The Week in Review
10 words and a link
Oracle-Sun passes US anti-trust, Europe still pondering
Platform crams in HP MPI and developers alongside Scali MPI
IEEE Hot Chips 21 preview
Iowa State turns on 28 TFLOPS Sun system
RISC alive and kicking at Sun and Big Blue
NASA upgrades iDataPlex for climate simulation
Amazon’s new virtual private cloud starts to address security concerns
Intel and AMD gaining traction in storage
NVIDIA’s CUDA Superhero Challenge
New 80M (AUD) HPC project expected boost in SKA bid
SGI rings the bell
NOAA outsources to Oak Ridge via Recovery Act funds
The Knoxville News Sentinel ran a story this week on the recent decision by NOAA to outsource some of its computational work to the government’s HPC powerhouse, the DoE in the person of the computing facilities at Oak Ridge National Lab:
The National Oceanic and Atmospheric Administration will provide $215 million to Oak Ridge National Laboratory over the next five years to support climate research, further bolstering ORNL’s role as a U.S. hub for broad-based work on global climate change.
Thomas Zacharia, ORNL’s deputy lab director for science and technology, said Oak Ridge is becoming a go-to place where agencies engaged in climate studies can work together to leverage their assets and get the most out of their resources.
NOAA will be using ORNL’s computers, but Oak Ridge will also be growing computational staff to better support the expanded mission. And bonus: if you are following the ARRA’s impact on HPC, you just found another item for your bingo card:
The new agreement between NOAA and the Department of Energy already has provided $73.5 million in American Recovery and Reinvestment Act money to ORNL, with similar amounts to follow over the next four years, he said. The lab expects to hire 25 to 50 additional climate researchers as part of the expanded effort, he said.
I actually think this kind of shift makes sense. It is extremely difficult in the federal government to get the funds and approvals (which extend all the way to the requirement for a literal act of Congress in some cases) to maintain large scale compute infrastructure. If the infrastructure itself isn’t part of an agency’s core mission then paying someone else to run it for you may make good sense. This is a logical first step on the path toward hosted computing, since it keeps the data and apps within the federal government at least.
Platform teams with NVIDIA for GPU management goodness
Platform has announced a new agreement between itself and NVIDIA that will result in Platform’s cluster provisioning and management tools being GPU aware. From the release:
Platform Computing, the leader in cluster, grid and cloud computing software, announced that it is providing new GPU kits for its Platform Cluster Manager and Platform HPC Workgroup products to support NVIDIA’s CUDA-enabled GPUs, including NVIDIA’s market leading Tesla GPUs for high performance computing.
…Platform’s Cluster Manager and HPC Workgroup Manager simplify building, managing and scheduling GPU based clusters. Deployed with a single-click install, Platform Computing’s GPU kits allow users to quickly provision the clusters they need using NVIDIA’s solutions.

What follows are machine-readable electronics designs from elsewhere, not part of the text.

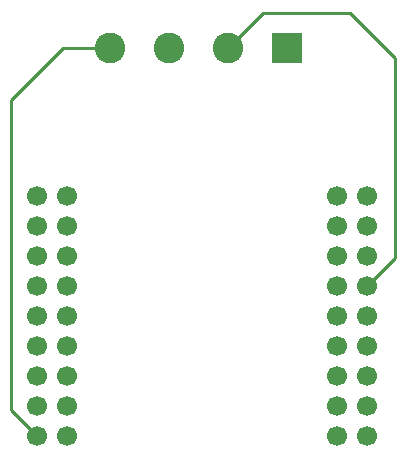
<source format=gbr>
%TF.GenerationSoftware,KiCad,Pcbnew,8.0.5*%
%TF.CreationDate,2024-09-09T20:15:27+02:00*%
%TF.ProjectId,QuinLED-ESP32-Lux,5175696e-4c45-4442-9d45-535033322d4c,rev?*%
%TF.SameCoordinates,Original*%
%TF.FileFunction,Copper,L1,Top*%
%TF.FilePolarity,Positive*%
%FSLAX46Y46*%
G04 Gerber Fmt 4.6, Leading zero omitted, Abs format (unit mm)*
G04 Created by KiCad (PCBNEW 8.0.5) date 2024-09-09 20:15:27*
%MOMM*%
%LPD*%
G01*
G04 APERTURE LIST*
%TA.AperFunction,ComponentPad*%
%ADD10C,1.700000*%
%TD*%
%TA.AperFunction,ComponentPad*%
%ADD11C,2.600000*%
%TD*%
%TA.AperFunction,ComponentPad*%
%ADD12R,2.600000X2.600000*%
%TD*%
%TA.AperFunction,Conductor*%
%ADD13C,0.250000*%
%TD*%
G04 APERTURE END LIST*
D10*
%TO.P,U1,1,GND*%
%TO.N,GND*%
X128040793Y-78640533D03*
%TO.P,U1,2,GND\u002A*%
%TO.N,unconnected-(U1-GND\u002A-Pad2)*%
X128040793Y-81180533D03*
%TO.P,U1,3,S_VN*%
%TO.N,unconnected-(U1-S_VN-Pad3)*%
X128040793Y-83720533D03*
%TO.P,U1,4,IO35*%
%TO.N,unconnected-(U1-IO35-Pad4)*%
X128040793Y-86260533D03*
%TO.P,U1,5,IO33*%
%TO.N,GPIO33*%
X128040793Y-88800533D03*
%TO.P,U1,6,IO34*%
%TO.N,unconnected-(U1-IO34-Pad6)*%
X128040793Y-91340533D03*
%TO.P,U1,7,IO14*%
%TO.N,unconnected-(U1-IO14-Pad7)*%
X128040793Y-93880533D03*
%TO.P,U1,8,3v3\u002A*%
%TO.N,unconnected-(U1-3v3\u002A-Pad8)*%
X128040793Y-96420533D03*
%TO.P,U1,9,5vF\u002A*%
%TO.N,+5V*%
X128040793Y-98960533D03*
%TO.P,U1,10,EN*%
%TO.N,unconnected-(U1-EN-Pad10)*%
X130580793Y-78640533D03*
%TO.P,U1,11,S_VP*%
%TO.N,unconnected-(U1-S_VP-Pad11)*%
X130580793Y-81180533D03*
%TO.P,U1,12,IO26*%
%TO.N,unconnected-(U1-IO26-Pad12)*%
X130580793Y-83720533D03*
%TO.P,U1,13,IO18*%
%TO.N,unconnected-(U1-IO18-Pad13)*%
X130580793Y-86260533D03*
%TO.P,U1,14,IO19*%
%TO.N,unconnected-(U1-IO19-Pad14)*%
X130580793Y-88800533D03*
%TO.P,U1,15,IO23*%
%TO.N,unconnected-(U1-IO23-Pad15)*%
X130580793Y-91340533D03*
%TO.P,U1,16,IO5*%
%TO.N,unconnected-(U1-IO5-Pad16)*%
X130580793Y-93880533D03*
%TO.P,U1,17,3v3*%
%TO.N,unconnected-(U1-3v3-Pad17)*%
X130580793Y-96420533D03*
%TO.P,U1,18,IO13*%
%TO.N,unconnected-(U1-IO13-Pad18)*%
X130580793Y-98960533D03*
%TO.P,U1,19,TXD*%
%TO.N,unconnected-(U1-TXD-Pad19)*%
X153440793Y-78640533D03*
%TO.P,U1,20,RXD*%
%TO.N,unconnected-(U1-RXD-Pad20)*%
X153440793Y-81180533D03*
%TO.P,U1,21,IO22*%
%TO.N,unconnected-(U1-IO22-Pad21)*%
X153440793Y-83720533D03*
%TO.P,U1,22,IO21*%
%TO.N,unconnected-(U1-IO21-Pad22)*%
X153440793Y-86260533D03*
%TO.P,U1,23,IO17*%
%TO.N,unconnected-(U1-IO17-Pad23)*%
X153440793Y-88800533D03*
%TO.P,U1,24,IO16*%
%TO.N,unconnected-(U1-IO16-Pad24)*%
X153440793Y-91340533D03*
%TO.P,U1,25,GND*%
%TO.N,unconnected-(U1-GND-Pad25)*%
X153440793Y-93880533D03*
%TO.P,U1,26,5v0*%
%TO.N,unconnected-(U1-5v0-Pad26)*%
X153440793Y-96420533D03*
%TO.P,U1,27,IO15*%
%TO.N,unconnected-(U1-IO15-Pad27)*%
X153440793Y-98960533D03*
%TO.P,U1,28,GND*%
%TO.N,unconnected-(U1-GND-Pad28)*%
X155980793Y-78640533D03*
%TO.P,U1,29,IO27*%
%TO.N,unconnected-(U1-IO27-Pad29)*%
X155980793Y-81180533D03*
%TO.P,U1,30,IO25*%
%TO.N,unconnected-(U1-IO25-Pad30)*%
X155980793Y-83720533D03*
%TO.P,U1,31,IO32*%
%TO.N,GPIO32*%
X155980793Y-86260533D03*
%TO.P,U1,32,IO12*%
%TO.N,unconnected-(U1-IO12-Pad32)*%
X155980793Y-88800533D03*
%TO.P,U1,33,IO_4*%
%TO.N,unconnected-(U1-IO_4-Pad33)*%
X155980793Y-91340533D03*
%TO.P,U1,34,IO_0*%
%TO.N,unconnected-(U1-IO_0-Pad34)*%
X155980793Y-93880533D03*
%TO.P,U1,35,IO_2*%
%TO.N,unconnected-(U1-IO_2-Pad35)*%
X155980793Y-96420533D03*
%TO.P,U1,36,NC*%
%TO.N,unconnected-(U1-NC-Pad36)*%
X155980793Y-98960533D03*
%TD*%
D11*
%TO.P,J1,4,Pin_4*%
%TO.N,+5V*%
X134161010Y-66091422D03*
%TO.P,J1,3,Pin_3*%
%TO.N,GPIO33*%
X139161010Y-66091422D03*
%TO.P,J1,2,Pin_2*%
%TO.N,GPIO32*%
X144161010Y-66091422D03*
D12*
%TO.P,J1,1,Pin_1*%
%TO.N,GND*%
X149161010Y-66091422D03*
%TD*%
D13*
%TO.N,GPIO32*%
X147149334Y-63103098D02*
X144161010Y-66091422D01*
X158348524Y-66908524D02*
X154543098Y-63103098D01*
X155980793Y-86260533D02*
X158348524Y-83892802D01*
X158348524Y-83892802D02*
X158348524Y-66908524D01*
X154543098Y-63103098D02*
X147149334Y-63103098D01*
%TO.N,+5V*%
X130202867Y-66091422D02*
X134161010Y-66091422D01*
X125820822Y-70473467D02*
X130202867Y-66091422D01*
X125820822Y-70473467D02*
X125820822Y-96740562D01*
X125820822Y-96740562D02*
X128040793Y-98960533D01*
%TD*%
M02*

</source>
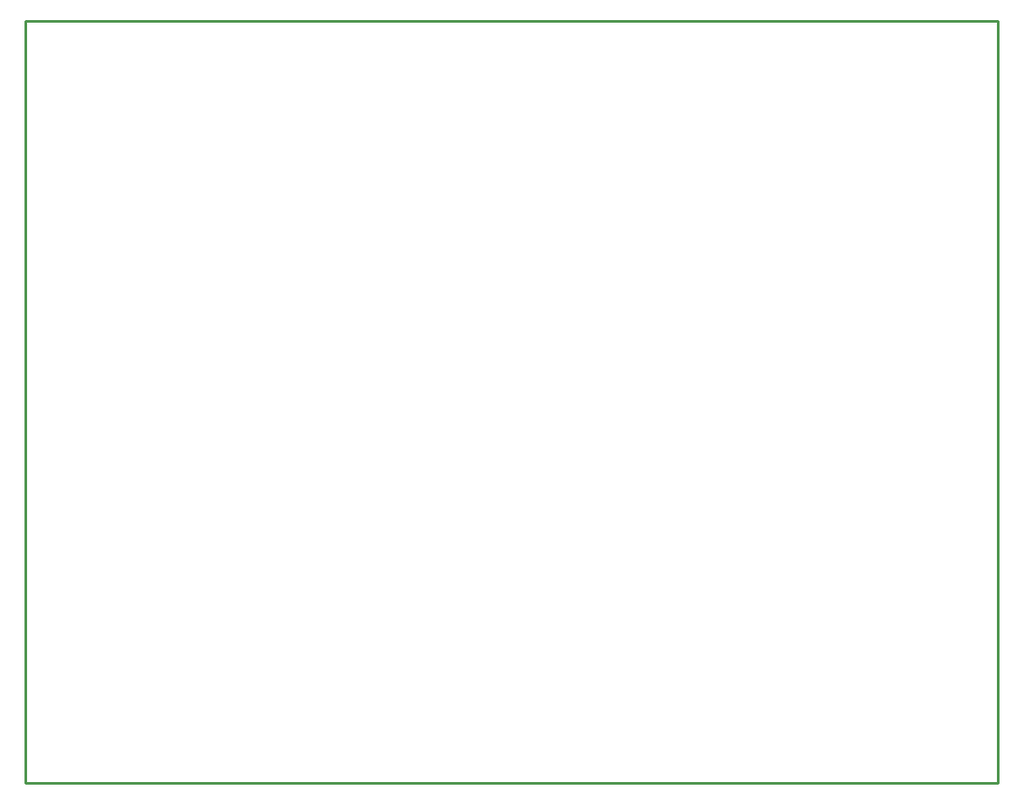
<source format=gko>
G04 Layer: BoardOutline*
G04 EasyEDA v6.1.49, Fri, 31 May 2019 17:24:00 GMT*
G04 71df6b768b89431483a7d7af08236151,dc0d9e76242740cdbd9464dc56747404,10*
G04 Gerber Generator version 0.2*
G04 Scale: 100 percent, Rotated: No, Reflected: No *
G04 Dimensions in millimeters *
G04 leading zeros omitted , absolute positions ,3 integer and 3 decimal *
%FSLAX33Y33*%
%MOMM*%
G90*
G71D02*

%ADD10C,0.254000*%
G54D10*
G01X0Y73914D02*
G01X94234Y73914D01*
G01X94234Y0D01*
G01X0Y0D01*
G01X0Y73914D01*

%LPD*%
M00*
M02*

</source>
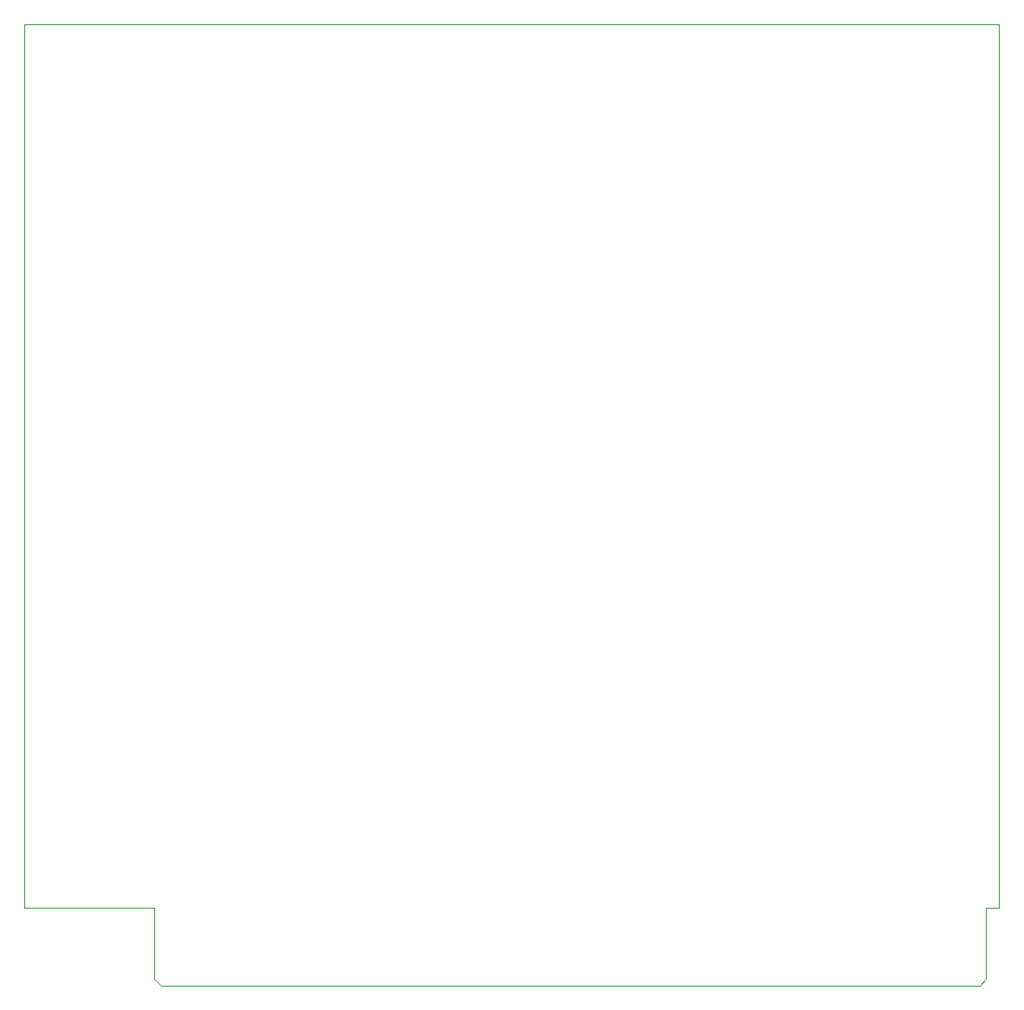
<source format=gbr>
%TF.GenerationSoftware,KiCad,Pcbnew,9.0.1*%
%TF.CreationDate,2025-07-02T19:30:22-06:00*%
%TF.ProjectId,transputer,7472616e-7370-4757-9465-722e6b696361,rev?*%
%TF.SameCoordinates,Original*%
%TF.FileFunction,Profile,NP*%
%FSLAX46Y46*%
G04 Gerber Fmt 4.6, Leading zero omitted, Abs format (unit mm)*
G04 Created by KiCad (PCBNEW 9.0.1) date 2025-07-02 19:30:22*
%MOMM*%
%LPD*%
G01*
G04 APERTURE LIST*
%TA.AperFunction,Profile*%
%ADD10C,0.050000*%
%TD*%
G04 APERTURE END LIST*
D10*
X111760000Y-133985000D02*
X111760000Y-127000000D01*
X192405000Y-134620000D02*
X193040000Y-133985000D01*
X99060000Y-40640000D02*
X194310000Y-40640000D01*
X99060000Y-127000000D02*
X99060000Y-40640000D01*
X111760000Y-133985000D02*
X112395000Y-134620000D01*
X112395000Y-134620000D02*
X192405000Y-134620000D01*
X194310000Y-127000000D02*
X193040000Y-127000000D01*
X111760000Y-127000000D02*
X99060000Y-127000000D01*
X194310000Y-40640000D02*
X194310000Y-127000000D01*
X193040000Y-133985000D02*
X193040000Y-127000000D01*
M02*

</source>
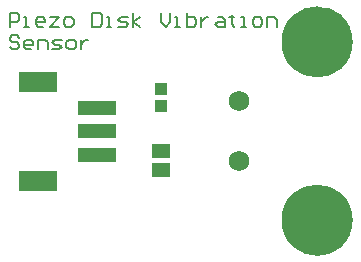
<source format=gts>
%FSLAX25Y25*%
%MOIN*%
G70*
G01*
G75*
G04 Layer_Color=8388736*
%ADD10R,0.03543X0.03150*%
%ADD11R,0.11811X0.05906*%
%ADD12R,0.11811X0.03937*%
%ADD13R,0.05118X0.03937*%
%ADD14C,0.01000*%
%ADD15C,0.06000*%
%ADD16C,0.03937*%
%ADD17C,0.23622*%
%ADD18C,0.00030*%
%ADD19C,0.00787*%
%ADD20C,0.05906*%
%ADD21R,0.04343X0.03950*%
%ADD22R,0.12611X0.06706*%
%ADD23R,0.12611X0.04737*%
%ADD24R,0.05918X0.04737*%
%ADD25C,0.06800*%
D16*
X98516Y79413D02*
D03*
X111043D02*
D03*
X104780Y82008D02*
D03*
X95921Y73150D02*
D03*
X98516Y66886D02*
D03*
X104780Y64291D02*
D03*
X111043Y66886D02*
D03*
X113638Y73150D02*
D03*
X98516Y19913D02*
D03*
X111043D02*
D03*
X104780Y22508D02*
D03*
X95921Y13650D02*
D03*
X98516Y7386D02*
D03*
X104780Y4791D02*
D03*
X111043Y7386D02*
D03*
X113638Y13650D02*
D03*
D17*
X104780Y73150D02*
D03*
Y13650D02*
D03*
D19*
X2279Y78150D02*
Y82872D01*
X4641D01*
X5428Y82085D01*
Y80511D01*
X4641Y79724D01*
X2279D01*
X7002Y78150D02*
X8577D01*
X7790D01*
Y81298D01*
X7002D01*
X13300Y78150D02*
X11725D01*
X10938Y78937D01*
Y80511D01*
X11725Y81298D01*
X13300D01*
X14087Y80511D01*
Y79724D01*
X10938D01*
X15661Y81298D02*
X18810D01*
X15661Y78150D01*
X18810D01*
X21171D02*
X22745D01*
X23532Y78937D01*
Y80511D01*
X22745Y81298D01*
X21171D01*
X20384Y80511D01*
Y78937D01*
X21171Y78150D01*
X29830Y82872D02*
Y78150D01*
X32191D01*
X32978Y78937D01*
Y82085D01*
X32191Y82872D01*
X29830D01*
X34553Y78150D02*
X36127D01*
X35340D01*
Y81298D01*
X34553D01*
X38488Y78150D02*
X40850D01*
X41637Y78937D01*
X40850Y79724D01*
X39275D01*
X38488Y80511D01*
X39275Y81298D01*
X41637D01*
X43211Y78150D02*
Y82872D01*
Y79724D02*
X45573Y81298D01*
X43211Y79724D02*
X45573Y78150D01*
X52657Y82872D02*
Y79724D01*
X54231Y78150D01*
X55805Y79724D01*
Y82872D01*
X57380Y78150D02*
X58954D01*
X58167D01*
Y81298D01*
X57380D01*
X61316Y82872D02*
Y78150D01*
X63677D01*
X64464Y78937D01*
Y79724D01*
Y80511D01*
X63677Y81298D01*
X61316D01*
X66038D02*
Y78150D01*
Y79724D01*
X66826Y80511D01*
X67613Y81298D01*
X68400D01*
X71548D02*
X73123D01*
X73910Y80511D01*
Y78150D01*
X71548D01*
X70761Y78937D01*
X71548Y79724D01*
X73910D01*
X76271Y82085D02*
Y81298D01*
X75484D01*
X77059D01*
X76271D01*
Y78937D01*
X77059Y78150D01*
X79420D02*
X80994D01*
X80207D01*
Y81298D01*
X79420D01*
X84143Y78150D02*
X85717D01*
X86504Y78937D01*
Y80511D01*
X85717Y81298D01*
X84143D01*
X83356Y80511D01*
Y78937D01*
X84143Y78150D01*
X88078D02*
Y81298D01*
X90440D01*
X91227Y80511D01*
Y78150D01*
X5428Y74585D02*
X4641Y75372D01*
X3067D01*
X2279Y74585D01*
Y73798D01*
X3067Y73011D01*
X4641D01*
X5428Y72224D01*
Y71437D01*
X4641Y70650D01*
X3067D01*
X2279Y71437D01*
X9364Y70650D02*
X7790D01*
X7002Y71437D01*
Y73011D01*
X7790Y73798D01*
X9364D01*
X10151Y73011D01*
Y72224D01*
X7002D01*
X11725Y70650D02*
Y73798D01*
X14087D01*
X14874Y73011D01*
Y70650D01*
X16448D02*
X18810D01*
X19597Y71437D01*
X18810Y72224D01*
X17235D01*
X16448Y73011D01*
X17235Y73798D01*
X19597D01*
X21958Y70650D02*
X23532D01*
X24320Y71437D01*
Y73011D01*
X23532Y73798D01*
X21958D01*
X21171Y73011D01*
Y71437D01*
X21958Y70650D01*
X25894Y73798D02*
Y70650D01*
Y72224D01*
X26681Y73011D01*
X27468Y73798D01*
X28255D01*
D20*
X113638Y73150D02*
G03*
X113638Y73150I-8858J0D01*
G01*
Y13650D02*
G03*
X113638Y13650I-8858J0D01*
G01*
D21*
X52780Y57406D02*
D03*
Y51894D02*
D03*
D22*
X11811Y59842D02*
D03*
Y26772D02*
D03*
D23*
X31496Y35433D02*
D03*
Y51181D02*
D03*
Y43307D02*
D03*
D24*
X52780Y30500D02*
D03*
Y36799D02*
D03*
D25*
X78740Y33307D02*
D03*
Y53307D02*
D03*
M02*

</source>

It’s actually not at all clear from the press release what this is really about. The Register has coverage of this announcement that is a little more revealing:
The move will allow Platform Computing’s Load Sharing Facility (LSF), the backbone of its open and closed source products, to dispatch applications to nVidia’s Tesla GPU co-processors much as it dispatches work to regular CPUs inside HPC clusters.
The LSF tool provisions and monitors workloads running on clusters, and can do so down to the CPU core level on server nodes and down to the GPU level on the co-processors. This is thanks to the integration of the CUDA development kit with the Platform cluster manager products.
EnterpriseStorageForum.com posted an introduction to clustered file systems last week that you may be interested in perusing if storage is a source of fear and confusion for you. I’m in a twelve step program to get over my own storage fears.
Many options exist for setting up clustered and highly available data storage, but figuring out what each option does will take a bit of research. Your choice of storage architecture as well as file system is critical, as most have severe limitations that require careful design workarounds.
In this article we will cover a few common physical storage configurations, as well as clustered and distributed file system options. Hopefully, this is a good starting point to begin looking into the technology that will work best for your high availability storage needs.